- WHAT IS REQUIRED
Reading the data below, count the lines that carry the string "codes". Give nothing but the count.

━━ EXERCISE INPUTS

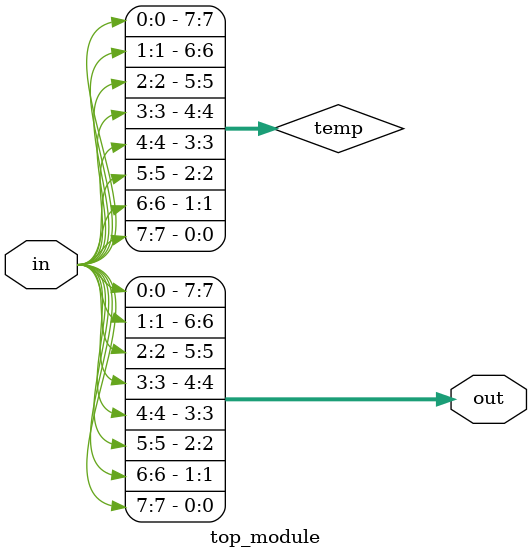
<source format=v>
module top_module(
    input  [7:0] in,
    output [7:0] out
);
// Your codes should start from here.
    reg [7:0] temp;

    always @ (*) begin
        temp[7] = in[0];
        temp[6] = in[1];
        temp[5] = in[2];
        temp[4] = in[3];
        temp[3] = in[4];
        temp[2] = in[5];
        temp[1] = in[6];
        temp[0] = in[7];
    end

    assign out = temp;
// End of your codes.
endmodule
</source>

━━━━
━━ EXERCISE INPUTS

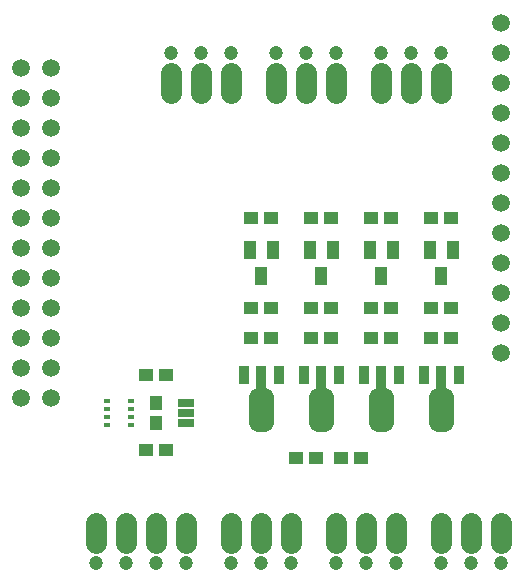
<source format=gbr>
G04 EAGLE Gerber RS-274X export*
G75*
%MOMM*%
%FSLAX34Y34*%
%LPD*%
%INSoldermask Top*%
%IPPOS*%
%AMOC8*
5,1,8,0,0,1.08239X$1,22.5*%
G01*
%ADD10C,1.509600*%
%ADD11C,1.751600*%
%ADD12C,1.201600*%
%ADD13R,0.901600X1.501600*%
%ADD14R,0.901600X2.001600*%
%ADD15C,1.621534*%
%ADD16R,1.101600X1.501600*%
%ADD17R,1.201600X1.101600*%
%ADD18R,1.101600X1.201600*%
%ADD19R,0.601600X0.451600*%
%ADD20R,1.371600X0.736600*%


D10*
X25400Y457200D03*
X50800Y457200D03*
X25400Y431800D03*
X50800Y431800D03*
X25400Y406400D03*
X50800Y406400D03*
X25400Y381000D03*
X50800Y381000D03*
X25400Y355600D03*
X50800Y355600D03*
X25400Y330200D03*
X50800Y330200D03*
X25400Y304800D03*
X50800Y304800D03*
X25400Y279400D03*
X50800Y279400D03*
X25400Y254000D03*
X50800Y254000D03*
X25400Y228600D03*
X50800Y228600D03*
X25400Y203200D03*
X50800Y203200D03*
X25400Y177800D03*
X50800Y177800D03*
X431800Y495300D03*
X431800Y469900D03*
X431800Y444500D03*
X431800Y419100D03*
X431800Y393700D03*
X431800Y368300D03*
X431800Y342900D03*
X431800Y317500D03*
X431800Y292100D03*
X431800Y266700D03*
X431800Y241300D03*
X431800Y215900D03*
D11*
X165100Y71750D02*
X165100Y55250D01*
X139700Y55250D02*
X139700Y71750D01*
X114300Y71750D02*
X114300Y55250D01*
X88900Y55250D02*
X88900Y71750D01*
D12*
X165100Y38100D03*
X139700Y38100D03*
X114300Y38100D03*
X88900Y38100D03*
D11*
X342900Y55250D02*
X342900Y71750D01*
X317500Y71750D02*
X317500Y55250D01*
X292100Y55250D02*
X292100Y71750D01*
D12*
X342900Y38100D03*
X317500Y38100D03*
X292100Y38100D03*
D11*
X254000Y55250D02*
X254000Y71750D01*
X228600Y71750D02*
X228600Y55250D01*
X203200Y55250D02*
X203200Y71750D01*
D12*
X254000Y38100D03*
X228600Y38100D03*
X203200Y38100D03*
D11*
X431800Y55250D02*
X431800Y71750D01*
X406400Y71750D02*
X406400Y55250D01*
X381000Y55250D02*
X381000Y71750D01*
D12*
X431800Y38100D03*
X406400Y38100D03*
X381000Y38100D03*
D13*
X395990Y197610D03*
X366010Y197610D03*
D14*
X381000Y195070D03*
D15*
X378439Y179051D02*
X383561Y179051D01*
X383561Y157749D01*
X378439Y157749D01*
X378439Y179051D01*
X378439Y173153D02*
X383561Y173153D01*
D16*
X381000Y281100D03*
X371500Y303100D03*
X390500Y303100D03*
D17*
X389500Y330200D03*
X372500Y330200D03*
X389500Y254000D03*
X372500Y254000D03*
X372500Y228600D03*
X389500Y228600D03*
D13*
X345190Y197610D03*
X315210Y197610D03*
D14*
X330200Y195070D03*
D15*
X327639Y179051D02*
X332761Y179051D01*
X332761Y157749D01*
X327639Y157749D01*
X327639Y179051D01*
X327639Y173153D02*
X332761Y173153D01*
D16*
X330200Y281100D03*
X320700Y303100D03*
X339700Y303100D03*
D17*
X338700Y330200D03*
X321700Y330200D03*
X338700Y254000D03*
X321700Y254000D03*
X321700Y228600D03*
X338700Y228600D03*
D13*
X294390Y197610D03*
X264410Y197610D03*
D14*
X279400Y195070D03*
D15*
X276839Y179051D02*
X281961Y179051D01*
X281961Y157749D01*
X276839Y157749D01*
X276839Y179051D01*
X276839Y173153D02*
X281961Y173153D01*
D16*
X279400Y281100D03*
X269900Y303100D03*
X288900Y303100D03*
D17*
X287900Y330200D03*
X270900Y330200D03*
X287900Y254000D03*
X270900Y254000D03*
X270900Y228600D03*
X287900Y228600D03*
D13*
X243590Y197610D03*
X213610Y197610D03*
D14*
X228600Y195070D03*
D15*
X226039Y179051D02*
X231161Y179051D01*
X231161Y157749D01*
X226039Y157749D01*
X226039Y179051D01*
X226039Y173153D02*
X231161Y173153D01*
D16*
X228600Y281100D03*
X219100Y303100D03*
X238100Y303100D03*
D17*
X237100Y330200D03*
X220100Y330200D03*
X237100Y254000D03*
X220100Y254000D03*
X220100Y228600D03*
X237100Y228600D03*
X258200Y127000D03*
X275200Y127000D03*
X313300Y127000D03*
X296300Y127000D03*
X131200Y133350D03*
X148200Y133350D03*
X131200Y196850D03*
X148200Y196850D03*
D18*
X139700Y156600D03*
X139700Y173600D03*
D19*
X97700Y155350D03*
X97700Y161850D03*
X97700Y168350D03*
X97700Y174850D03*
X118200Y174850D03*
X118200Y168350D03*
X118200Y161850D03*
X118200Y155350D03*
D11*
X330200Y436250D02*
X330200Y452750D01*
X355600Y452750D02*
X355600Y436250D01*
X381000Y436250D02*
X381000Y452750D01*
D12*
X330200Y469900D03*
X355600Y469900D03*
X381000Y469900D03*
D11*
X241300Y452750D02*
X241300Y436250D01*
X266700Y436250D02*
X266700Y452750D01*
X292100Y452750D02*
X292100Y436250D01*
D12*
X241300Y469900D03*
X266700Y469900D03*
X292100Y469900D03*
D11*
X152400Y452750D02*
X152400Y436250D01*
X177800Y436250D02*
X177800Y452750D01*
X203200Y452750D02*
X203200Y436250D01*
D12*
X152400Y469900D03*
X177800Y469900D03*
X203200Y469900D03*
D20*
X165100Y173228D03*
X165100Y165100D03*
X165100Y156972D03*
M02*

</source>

━━━━

- SOLUTION
2